Consigne 1 = Recopiez le passage de l'extrait sur la Déclaration Fiducia supplicans depuis « Deux autres aspects » jusqu'à « haut rang magistériel. » inclus, en renommant « Pape François » en « Saint-Père ».
Consigne 2 = Rédigez la suite de l'extrait sur la Déclaration Fiducia supplicans en reprenant après sa dernière phrase.

Extrait choisi =
------------------------------------------------

Deux autres aspects formels de la Déclaration sont à noter. Le premier est que la plupart des références magistérielles renvoient à des interventions de François. Il n’y a jamais eu de document aussi limité dans ses références au magistère précédent. Il est dit que la Déclaration est « basée sur la vision pastorale du Pape François », comme s’il s’agissait d’un unicum. Troisièmement, l’argumentation du texte est très faible et son niveau est défiguré par rapport à la structure argumentative, par exemple, de Dominus Jesus (2000), qui était également une Déclaration comme celle-ci, c’est-à-dire un document de haut rang magistériel.  

La thèse centrale de la Déclaration

Fiducia supplicans soutient que la doctrine catholique sur le mariage et la sexualité reste inchangée et que les nouvelles indications qu’elle contient sont uniquement pastorales et, en tant que telles, complètent, sans le nier, le Responsum de 2021, qui se serait limité au seul domaine doctrinal. La nouveauté pastorale consisterait en une révision du sens des bénédictions, prévoyant, outre les bénédictions déjà doctrinalement clarifiées qui ont lieu dans des contextes liturgiques, également des bénédictions dans des contextes non liturgiques que la Déclaration appelle « privés » ou « spontanés ».

------------------------------------------------

Matériel fourni =
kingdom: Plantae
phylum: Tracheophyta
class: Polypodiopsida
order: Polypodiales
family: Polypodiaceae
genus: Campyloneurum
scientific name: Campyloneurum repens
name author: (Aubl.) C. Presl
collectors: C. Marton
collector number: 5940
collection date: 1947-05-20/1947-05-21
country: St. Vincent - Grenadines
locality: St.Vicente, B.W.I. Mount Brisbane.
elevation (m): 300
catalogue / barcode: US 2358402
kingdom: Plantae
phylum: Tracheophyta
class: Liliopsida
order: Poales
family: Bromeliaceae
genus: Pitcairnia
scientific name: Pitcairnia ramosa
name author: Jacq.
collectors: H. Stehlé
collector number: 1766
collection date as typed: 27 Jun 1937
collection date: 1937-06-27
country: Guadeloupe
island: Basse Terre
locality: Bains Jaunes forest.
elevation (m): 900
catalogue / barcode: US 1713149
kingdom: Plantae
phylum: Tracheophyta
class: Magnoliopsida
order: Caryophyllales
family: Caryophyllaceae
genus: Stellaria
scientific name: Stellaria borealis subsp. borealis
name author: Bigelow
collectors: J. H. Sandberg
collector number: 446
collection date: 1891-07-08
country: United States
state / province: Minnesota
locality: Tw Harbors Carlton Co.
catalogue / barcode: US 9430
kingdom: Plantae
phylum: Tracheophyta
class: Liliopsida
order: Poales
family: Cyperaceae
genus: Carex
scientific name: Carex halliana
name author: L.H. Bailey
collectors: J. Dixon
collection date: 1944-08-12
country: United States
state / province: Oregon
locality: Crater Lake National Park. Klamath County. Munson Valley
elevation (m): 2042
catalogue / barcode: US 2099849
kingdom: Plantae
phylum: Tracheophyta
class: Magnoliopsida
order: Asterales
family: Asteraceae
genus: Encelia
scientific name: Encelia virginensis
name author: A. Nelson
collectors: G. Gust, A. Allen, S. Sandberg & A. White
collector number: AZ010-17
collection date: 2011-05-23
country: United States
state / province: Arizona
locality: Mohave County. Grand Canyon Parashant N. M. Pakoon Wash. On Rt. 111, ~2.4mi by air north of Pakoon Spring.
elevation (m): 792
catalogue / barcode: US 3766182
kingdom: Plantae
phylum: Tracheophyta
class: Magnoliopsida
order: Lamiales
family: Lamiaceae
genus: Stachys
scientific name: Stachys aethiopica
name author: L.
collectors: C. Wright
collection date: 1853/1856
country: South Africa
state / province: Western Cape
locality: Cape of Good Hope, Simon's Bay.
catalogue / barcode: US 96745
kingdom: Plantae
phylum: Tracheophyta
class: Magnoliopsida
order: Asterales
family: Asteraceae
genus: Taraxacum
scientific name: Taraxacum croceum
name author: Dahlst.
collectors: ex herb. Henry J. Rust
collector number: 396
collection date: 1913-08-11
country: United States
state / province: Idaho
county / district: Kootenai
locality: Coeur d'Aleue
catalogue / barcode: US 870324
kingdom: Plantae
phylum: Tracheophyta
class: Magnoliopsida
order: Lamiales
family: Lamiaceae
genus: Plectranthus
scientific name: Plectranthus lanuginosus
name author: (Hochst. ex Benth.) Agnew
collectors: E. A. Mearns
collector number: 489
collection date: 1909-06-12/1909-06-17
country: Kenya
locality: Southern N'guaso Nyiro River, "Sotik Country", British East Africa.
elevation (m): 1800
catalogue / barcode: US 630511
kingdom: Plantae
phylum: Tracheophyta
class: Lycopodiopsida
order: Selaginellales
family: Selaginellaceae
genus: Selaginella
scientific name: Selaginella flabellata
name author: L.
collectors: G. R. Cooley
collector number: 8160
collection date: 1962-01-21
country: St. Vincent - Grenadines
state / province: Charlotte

------------------------------------------------

Résultat 1 =
Deux autres aspects formels de la Déclaration sont à noter. Le premier est que la plupart des références magistérielles renvoient à des interventions de François. Il n’y a jamais eu de document aussi limité dans ses références au magistère précédent. Il est dit que la Déclaration est « basée sur la vision pastorale du Saint-Père », comme s’il s’agissait d’un unicum. Troisièmement, l’argumentation du texte est très faible et son niveau est défiguré par rapport à la structure argumentative, par exemple, de Dominus Jesus (2000), qui était également une Déclaration comme celle-ci, c’est-à-dire un document de haut rang magistériel.

Résultat 2 =
Ces arguments n’ont aucun fondement plausible. Si ce n’est pas un laïc qui bénit, comme un père bénissant ses enfants, mais un prêtre, cette bénédiction est déjà liturgique en elle-même, même si elle ne suit pas une formulation préparée par l’autorité compétente. Elle est liturgique en substance, parce qu’elle est donnée par un prêtre et qu’elle implique donc l’Église. Il ne s’agit pas seulement de constater qu’une telle bénédiction purement pastorale et non liturgique n’a jamais été envisagée par l’Église, mais aussi qu’elle n’existe pas et qu’elle n’a pas été envisagée et réglementée parce qu’elle ne peut pas exister.

Il en découle un autre aspect de ce que soutient la Déclaration, à savoir que la bénédiction n’est pas une approbation de la situation de vie du couple béni, mais seulement une invocation à l’aide de Dieu pour qu’il donne au couple la force de développer les aspects positifs de leur relation, tels que l’attention à l’autre et l’aide mutuelle dans les difficultés de la vie. Cette perspective échoue pour deux raisons liées à ce qui a été vu plus haut : la première est que le contexte déjà liturgique, étant donné la présence du prêtre, ne permet pas la bénédiction d’une réalité publique en grave contraste avec la loi de Dieu ; la seconde est que ces éventuels aspects positifs se situent à l’intérieur d’une relation de couple d’exploitation mutuelle violente, même si elle est consentie, qui les défigure : si les deux se font violence, comment peuvent-ils s’aider mutuellement ?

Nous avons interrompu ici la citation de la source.